Riverdale and Upper West Side lawmaker Eric Schneiderman might get in it.
"He has to decide very soon," his spokesman, Mike Meade, told me just now.
As City Hall notes, he's coming off the end of a decade-long campaign to get a Democratic majority in the state Senate, and he just got the job he's been gunning for since he was first elected in 1999. Still, he wouldn't have to give up his current job to run.
His competitors have the jump on him, fund-raising-wise, but he's the only one of them to have successfully campaigned for elected office.
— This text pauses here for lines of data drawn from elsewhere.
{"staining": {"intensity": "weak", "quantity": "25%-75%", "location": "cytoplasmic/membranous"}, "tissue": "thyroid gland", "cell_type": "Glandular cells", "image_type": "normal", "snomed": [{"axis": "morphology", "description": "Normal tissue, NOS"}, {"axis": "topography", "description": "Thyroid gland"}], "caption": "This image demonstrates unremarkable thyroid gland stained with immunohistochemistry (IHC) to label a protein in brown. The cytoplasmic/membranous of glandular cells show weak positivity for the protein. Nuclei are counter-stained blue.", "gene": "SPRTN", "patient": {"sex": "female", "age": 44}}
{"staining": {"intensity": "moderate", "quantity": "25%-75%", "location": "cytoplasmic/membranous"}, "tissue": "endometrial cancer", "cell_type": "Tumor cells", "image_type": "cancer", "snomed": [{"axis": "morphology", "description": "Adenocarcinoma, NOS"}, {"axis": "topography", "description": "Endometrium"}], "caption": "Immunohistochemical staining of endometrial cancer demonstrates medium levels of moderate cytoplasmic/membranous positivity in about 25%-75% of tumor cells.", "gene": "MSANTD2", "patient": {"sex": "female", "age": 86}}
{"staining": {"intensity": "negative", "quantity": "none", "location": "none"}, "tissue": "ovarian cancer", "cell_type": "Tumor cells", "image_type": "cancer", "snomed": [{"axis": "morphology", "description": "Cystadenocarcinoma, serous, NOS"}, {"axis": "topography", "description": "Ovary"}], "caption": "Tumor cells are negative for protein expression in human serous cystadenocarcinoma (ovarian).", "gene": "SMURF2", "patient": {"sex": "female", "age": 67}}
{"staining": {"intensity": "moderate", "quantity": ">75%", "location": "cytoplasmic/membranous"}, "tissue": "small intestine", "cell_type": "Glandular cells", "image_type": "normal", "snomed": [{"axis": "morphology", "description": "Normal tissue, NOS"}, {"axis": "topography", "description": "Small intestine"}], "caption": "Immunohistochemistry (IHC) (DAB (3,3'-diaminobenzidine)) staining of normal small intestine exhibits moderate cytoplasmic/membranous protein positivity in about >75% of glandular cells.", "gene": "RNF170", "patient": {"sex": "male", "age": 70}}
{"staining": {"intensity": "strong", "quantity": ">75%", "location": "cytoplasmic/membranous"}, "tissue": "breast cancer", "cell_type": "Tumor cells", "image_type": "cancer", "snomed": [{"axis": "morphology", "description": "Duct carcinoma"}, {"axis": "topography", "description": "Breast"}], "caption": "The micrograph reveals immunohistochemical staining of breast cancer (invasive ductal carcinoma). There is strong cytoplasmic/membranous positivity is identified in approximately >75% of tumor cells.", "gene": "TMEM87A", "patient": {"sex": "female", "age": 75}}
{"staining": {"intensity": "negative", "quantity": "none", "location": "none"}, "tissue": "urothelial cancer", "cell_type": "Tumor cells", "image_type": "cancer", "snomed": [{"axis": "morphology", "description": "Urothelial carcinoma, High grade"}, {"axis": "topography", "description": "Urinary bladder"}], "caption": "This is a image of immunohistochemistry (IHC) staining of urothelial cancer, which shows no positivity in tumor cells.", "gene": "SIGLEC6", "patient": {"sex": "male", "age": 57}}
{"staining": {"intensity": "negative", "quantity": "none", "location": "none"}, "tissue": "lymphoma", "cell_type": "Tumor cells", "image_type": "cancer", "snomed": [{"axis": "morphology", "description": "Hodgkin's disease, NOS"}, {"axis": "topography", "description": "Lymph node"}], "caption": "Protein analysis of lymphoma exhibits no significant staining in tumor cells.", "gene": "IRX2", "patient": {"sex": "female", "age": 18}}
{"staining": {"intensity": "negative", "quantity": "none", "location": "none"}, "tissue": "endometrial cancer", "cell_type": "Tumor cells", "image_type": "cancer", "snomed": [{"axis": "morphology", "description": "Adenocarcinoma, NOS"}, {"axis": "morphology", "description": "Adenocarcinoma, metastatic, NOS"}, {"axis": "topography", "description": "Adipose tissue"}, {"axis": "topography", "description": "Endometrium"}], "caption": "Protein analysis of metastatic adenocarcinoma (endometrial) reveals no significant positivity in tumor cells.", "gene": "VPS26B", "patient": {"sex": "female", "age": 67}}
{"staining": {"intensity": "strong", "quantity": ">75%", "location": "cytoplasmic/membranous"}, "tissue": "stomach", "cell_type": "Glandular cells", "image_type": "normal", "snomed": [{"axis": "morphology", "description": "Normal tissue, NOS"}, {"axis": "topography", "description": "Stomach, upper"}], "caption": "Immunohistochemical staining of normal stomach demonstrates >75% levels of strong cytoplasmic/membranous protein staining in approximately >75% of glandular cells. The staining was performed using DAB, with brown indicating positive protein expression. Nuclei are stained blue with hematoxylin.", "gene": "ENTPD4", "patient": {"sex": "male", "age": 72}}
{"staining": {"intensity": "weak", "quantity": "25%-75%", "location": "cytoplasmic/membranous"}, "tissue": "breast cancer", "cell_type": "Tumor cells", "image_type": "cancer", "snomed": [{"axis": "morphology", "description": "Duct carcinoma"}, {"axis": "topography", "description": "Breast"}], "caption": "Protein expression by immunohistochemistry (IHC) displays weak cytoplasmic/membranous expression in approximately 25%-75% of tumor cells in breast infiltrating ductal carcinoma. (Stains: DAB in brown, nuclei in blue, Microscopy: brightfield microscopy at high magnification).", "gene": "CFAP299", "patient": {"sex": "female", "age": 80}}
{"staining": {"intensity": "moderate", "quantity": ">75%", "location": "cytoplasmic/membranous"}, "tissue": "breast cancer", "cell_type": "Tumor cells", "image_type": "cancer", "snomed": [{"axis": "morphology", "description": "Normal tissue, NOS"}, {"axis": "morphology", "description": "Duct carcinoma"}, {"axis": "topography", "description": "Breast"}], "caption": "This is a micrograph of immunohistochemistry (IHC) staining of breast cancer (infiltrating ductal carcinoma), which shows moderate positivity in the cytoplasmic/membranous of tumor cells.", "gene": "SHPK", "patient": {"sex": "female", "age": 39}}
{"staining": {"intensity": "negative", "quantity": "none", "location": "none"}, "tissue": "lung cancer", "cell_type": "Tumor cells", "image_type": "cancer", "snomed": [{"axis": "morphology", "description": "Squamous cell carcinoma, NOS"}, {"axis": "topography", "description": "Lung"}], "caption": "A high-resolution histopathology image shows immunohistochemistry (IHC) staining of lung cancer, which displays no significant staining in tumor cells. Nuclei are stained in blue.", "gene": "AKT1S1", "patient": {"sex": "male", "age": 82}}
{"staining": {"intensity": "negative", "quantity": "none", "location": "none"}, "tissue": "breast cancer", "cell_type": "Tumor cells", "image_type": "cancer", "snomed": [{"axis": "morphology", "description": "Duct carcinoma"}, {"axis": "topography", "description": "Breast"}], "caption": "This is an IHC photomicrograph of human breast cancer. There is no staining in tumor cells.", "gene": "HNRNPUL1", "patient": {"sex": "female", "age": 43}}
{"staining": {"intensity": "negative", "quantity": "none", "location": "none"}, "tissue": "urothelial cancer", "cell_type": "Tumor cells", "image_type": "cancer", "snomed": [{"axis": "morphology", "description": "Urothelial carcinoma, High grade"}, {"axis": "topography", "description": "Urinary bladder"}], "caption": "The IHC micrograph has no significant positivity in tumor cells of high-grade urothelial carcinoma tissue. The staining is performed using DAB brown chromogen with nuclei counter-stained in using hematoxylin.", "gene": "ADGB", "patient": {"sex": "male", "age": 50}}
Here's the best bit of Edward Isaac Dovere's woolgathering on Mr. Schneiderman:
More than that, though, is the chance that the very same political background which some might see as making Schneiderman strong, may wind up working against him. Local voters, editorial boards and groups like the bar association have often looked to see the office as separate from politics as usual. The result is that while district attorneys elsewhere around the country are often politicians, in New York City, they have tended not to be: Queens District Attorney Richard Brown was a judge in several courts, Brooklyn District Attorney Charles Hynes spent most of his pre-DA career as a prosecutor, Staten Island District Attorney Daniel Donovan was a deputy borough president and prosecutor and Bronx District Attorney Robert Johnson was a judge and prosecutor. Of the five current city district attorneys, Morgenthau had the most political background, with his run for governor in 1962 and firing as United States attorney by Richard Nixon.